Stored data entries
+---+

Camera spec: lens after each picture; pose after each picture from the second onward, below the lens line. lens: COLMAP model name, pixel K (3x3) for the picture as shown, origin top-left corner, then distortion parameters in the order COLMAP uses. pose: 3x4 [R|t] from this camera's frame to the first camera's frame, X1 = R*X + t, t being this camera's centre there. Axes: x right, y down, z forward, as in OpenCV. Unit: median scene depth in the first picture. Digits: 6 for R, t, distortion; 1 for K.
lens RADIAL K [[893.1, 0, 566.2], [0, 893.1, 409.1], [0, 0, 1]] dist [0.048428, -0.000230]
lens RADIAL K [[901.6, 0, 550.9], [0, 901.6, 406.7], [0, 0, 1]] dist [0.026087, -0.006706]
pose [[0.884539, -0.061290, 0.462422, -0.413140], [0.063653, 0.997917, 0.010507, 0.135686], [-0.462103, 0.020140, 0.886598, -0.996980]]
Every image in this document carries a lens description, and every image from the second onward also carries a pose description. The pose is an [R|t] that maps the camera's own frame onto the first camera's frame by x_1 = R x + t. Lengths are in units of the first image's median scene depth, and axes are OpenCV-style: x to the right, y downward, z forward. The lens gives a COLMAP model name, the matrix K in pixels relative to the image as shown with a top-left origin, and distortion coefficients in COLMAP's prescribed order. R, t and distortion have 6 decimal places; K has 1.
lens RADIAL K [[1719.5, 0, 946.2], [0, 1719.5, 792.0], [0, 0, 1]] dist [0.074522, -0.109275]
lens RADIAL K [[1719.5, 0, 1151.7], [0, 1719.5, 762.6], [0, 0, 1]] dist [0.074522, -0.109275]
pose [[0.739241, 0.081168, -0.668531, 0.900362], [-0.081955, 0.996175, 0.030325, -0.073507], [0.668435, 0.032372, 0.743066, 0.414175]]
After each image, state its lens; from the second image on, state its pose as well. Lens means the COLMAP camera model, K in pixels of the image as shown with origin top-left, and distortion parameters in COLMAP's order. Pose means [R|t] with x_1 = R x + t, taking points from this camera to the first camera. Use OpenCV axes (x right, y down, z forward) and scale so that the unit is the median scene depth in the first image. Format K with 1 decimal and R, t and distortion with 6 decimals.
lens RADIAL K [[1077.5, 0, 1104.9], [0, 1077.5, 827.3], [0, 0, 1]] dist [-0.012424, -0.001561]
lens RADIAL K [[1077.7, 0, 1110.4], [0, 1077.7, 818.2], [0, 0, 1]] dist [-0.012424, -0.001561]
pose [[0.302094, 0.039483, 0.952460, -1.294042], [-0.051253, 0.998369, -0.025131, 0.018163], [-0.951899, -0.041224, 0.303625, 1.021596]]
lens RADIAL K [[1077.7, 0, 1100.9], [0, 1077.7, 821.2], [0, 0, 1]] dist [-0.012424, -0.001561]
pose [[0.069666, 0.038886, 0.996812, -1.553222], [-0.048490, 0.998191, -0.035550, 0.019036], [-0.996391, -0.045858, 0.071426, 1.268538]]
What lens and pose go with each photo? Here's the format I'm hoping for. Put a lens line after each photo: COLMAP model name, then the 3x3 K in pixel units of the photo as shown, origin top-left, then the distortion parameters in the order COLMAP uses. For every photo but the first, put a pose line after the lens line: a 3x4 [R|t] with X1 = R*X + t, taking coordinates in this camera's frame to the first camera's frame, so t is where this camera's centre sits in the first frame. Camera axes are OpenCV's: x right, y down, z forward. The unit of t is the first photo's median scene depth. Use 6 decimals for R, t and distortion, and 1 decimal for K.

+---+

Exercise directions:
Once more, write out the records in full, exactly as they appear.

Response area:
Camera spec: lens after each picture; pose after each picture from the second onward, below the lens line. lens: COLMAP model name, pixel K (3x3) for the picture as shown, origin top-left corner, then distortion parameters in the order COLMAP uses. pose: 3x4 [R|t] from this camera's frame to the first camera's frame, X1 = R*X + t, t being this camera's centre there. Axes: x right, y down, z forward, as in OpenCV. Unit: median scene depth in the first picture. Digits: 6 for R, t, distortion; 1 for K.
lens RADIAL K [[893.1, 0, 566.2], [0, 893.1, 409.1], [0, 0, 1]] dist [0.048428, -0.000230]
lens RADIAL K [[901.6, 0, 550.9], [0, 901.6, 406.7], [0, 0, 1]] dist [0.026087, -0.006706]
pose [[0.884539, -0.061290, 0.462422, -0.413140], [0.063653, 0.997917, 0.010507, 0.135686], [-0.462103, 0.020140, 0.886598, -0.996980]]
Every image in this document carries a lens description, and every image from the second onward also carries a pose description. The pose is an [R|t] that maps the camera's own frame onto the first camera's frame by x_1 = R x + t. Lengths are in units of the first image's median scene depth, and axes are OpenCV-style: x to the right, y downward, z forward. The lens gives a COLMAP model name, the matrix K in pixels relative to the image as shown with a top-left origin, and distortion coefficients in COLMAP's prescribed order. R, t and distortion have 6 decimal places; K has 1.
lens RADIAL K [[1719.5, 0, 946.2], [0, 1719.5, 792.0], [0, 0, 1]] dist [0.074522, -0.109275]
lens RADIAL K [[1719.5, 0, 1151.7], [0, 1719.5, 762.6], [0, 0, 1]] dist [0.074522, -0.109275]
pose [[0.739241, 0.081168, -0.668531, 0.900362], [-0.081955, 0.996175, 0.030325, -0.073507], [0.668435, 0.032372, 0.743066, 0.414175]]
After each image, state its lens; from the second image on, state its pose as well. Lens means the COLMAP camera model, K in pixels of the image as shown with origin top-left, and distortion parameters in COLMAP's order. Pose means [R|t] with x_1 = R x + t, taking points from this camera to the first camera. Use OpenCV axes (x right, y down, z forward) and scale so that the unit is the median scene depth in the first image. Format K with 1 decimal and R, t and distortion with 6 decimals.
lens RADIAL K [[1077.5, 0, 1104.9], [0, 1077.5, 827.3], [0, 0, 1]] dist [-0.012424, -0.001561]
lens RADIAL K [[1077.7, 0, 1110.4], [0, 1077.7, 818.2], [0, 0, 1]] dist [-0.012424, -0.001561]
pose [[0.302094, 0.039483, 0.952460, -1.294042], [-0.051253, 0.998369, -0.025131, 0.018163], [-0.951899, -0.041224, 0.303625, 1.021596]]
lens RADIAL K [[1077.7, 0, 1100.9], [0, 1077.7, 821.2], [0, 0, 1]] dist [-0.012424, -0.001561]
pose [[0.069666, 0.038886, 0.996812, -1.553222], [-0.048490, 0.998191, -0.035550, 0.019036], [-0.996391, -0.045858, 0.071426, 1.268538]]
What lens and pose go with each photo? Here's the format I'm hoping for. Put a lens line after each photo: COLMAP model name, then the 3x3 K in pixel units of the photo as shown, origin top-left, then the distortion parameters in the order COLMAP uses. For every photo but the first, put a pose line after the lens line: a 3x4 [R|t] with X1 = R*X + t, taking coordinates in this camera's frame to the first camera's frame, so t is where this camera's centre sits in the first frame. Camera axes are OpenCV's: x right, y down, z forward. The unit of t is the first photo's median scene depth. Use 6 decimals for R, t and distortion, and 1 decimal for K.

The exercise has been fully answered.